→ **Study material**:
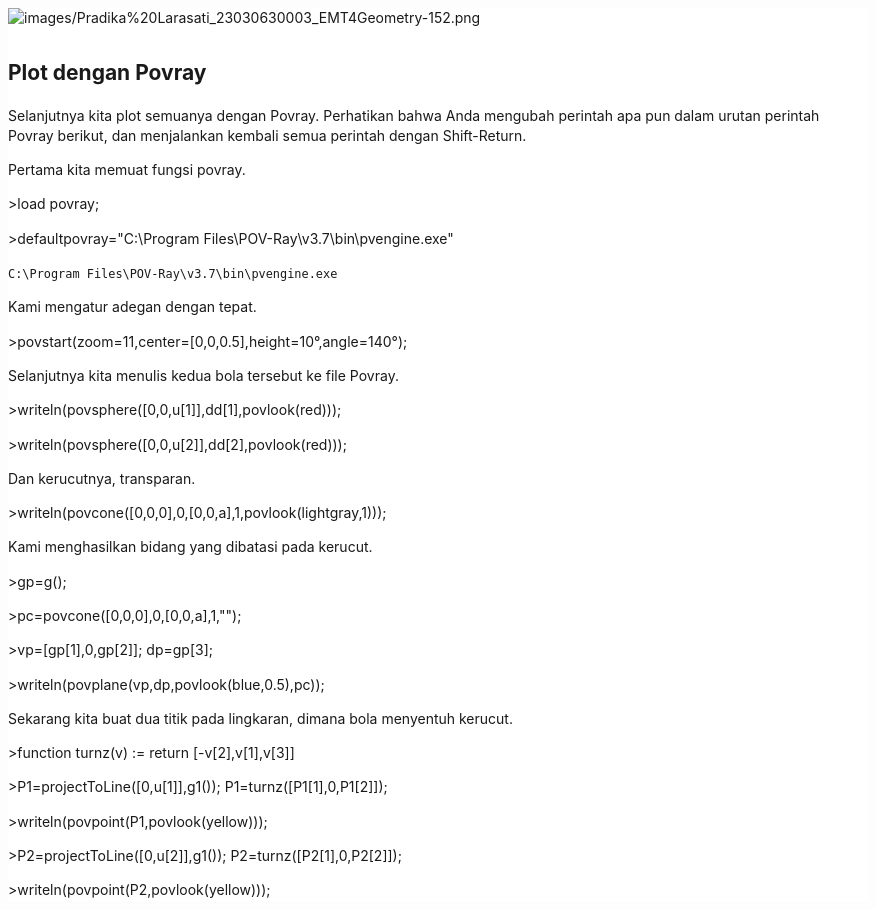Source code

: 
![images/Pradika%20Larasati_23030630003_EMT4Geometry-152.png](images/Pradika%20Larasati_23030630003_EMT4Geometry-152.png)

## Plot dengan Povray

Selanjutnya kita plot semuanya dengan Povray. Perhatikan bahwa Anda
mengubah perintah apa pun dalam urutan perintah Povray berikut, dan
menjalankan kembali semua perintah dengan Shift-Return.


Pertama kita memuat fungsi povray.


\>load povray;

\>defaultpovray="C:\\Program Files\\POV-Ray\\v3.7\\bin\\pvengine.exe"


    C:\Program Files\POV-Ray\v3.7\bin\pvengine.exe

Kami mengatur adegan dengan tepat.


\>povstart(zoom=11,center=[0,0,0.5],height=10°,angle=140°);


Selanjutnya kita menulis kedua bola tersebut ke file Povray.


\>writeln(povsphere([0,0,u[1]],dd[1],povlook(red)));

\>writeln(povsphere([0,0,u[2]],dd[2],povlook(red)));


Dan kerucutnya, transparan.


\>writeln(povcone([0,0,0],0,[0,0,a],1,povlook(lightgray,1)));


Kami menghasilkan bidang yang dibatasi pada kerucut.


\>gp=g();

\>pc=povcone([0,0,0],0,[0,0,a],1,"");

\>vp=[gp[1],0,gp[2]]; dp=gp[3];

\>writeln(povplane(vp,dp,povlook(blue,0.5),pc));


Sekarang kita buat dua titik pada lingkaran, dimana bola menyentuh
kerucut.


\>function turnz(v) := return [-v[2],v[1],v[3]]

\>P1=projectToLine([0,u[1]],g1()); P1=turnz([P1[1],0,P1[2]]);

\>writeln(povpoint(P1,povlook(yellow)));

\>P2=projectToLine([0,u[2]],g1()); P2=turnz([P2[1],0,P2[2]]);

\>writeln(povpoint(P2,povlook(yellow)));
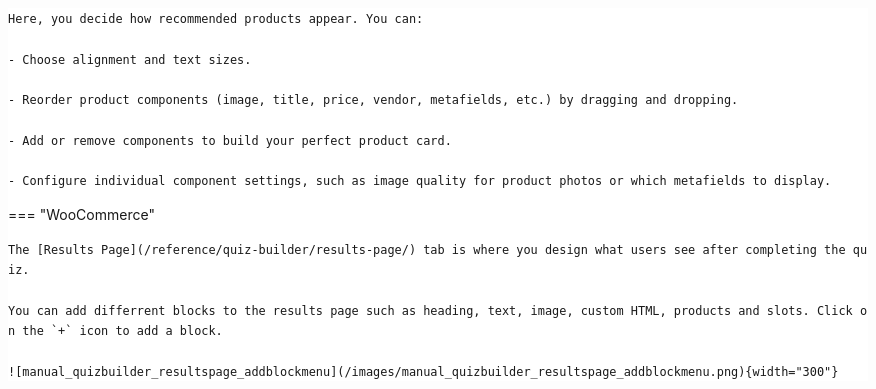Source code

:     Here, you decide how recommended products appear. You can:

    - Choose alignment and text sizes.

    - Reorder product components (image, title, price, vendor, metafields, etc.) by dragging and dropping.

    - Add or remove components to build your perfect product card.

    - Configure individual component settings, such as image quality for product photos or which metafields to display.




=== "WooCommerce"


    The [Results Page](/reference/quiz-builder/results-page/) tab is where you design what users see after completing the quiz.

    You can add differrent blocks to the results page such as heading, text, image, custom HTML, products and slots. Click on the `+` icon to add a block.

    ![manual_quizbuilder_resultspage_addblockmenu](/images/manual_quizbuilder_resultspage_addblockmenu.png){width="300"}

→ **Work instruction**: Gather every line in the items above that contains the word "Program", where case counts.

→ **Solved exercise**:
\>defaultpovray="C:\\Program Files\\POV-Ray\\v3.7\\bin\\pvengine.exe"
    C:\Program Files\POV-Ray\v3.7\bin\pvengine.exe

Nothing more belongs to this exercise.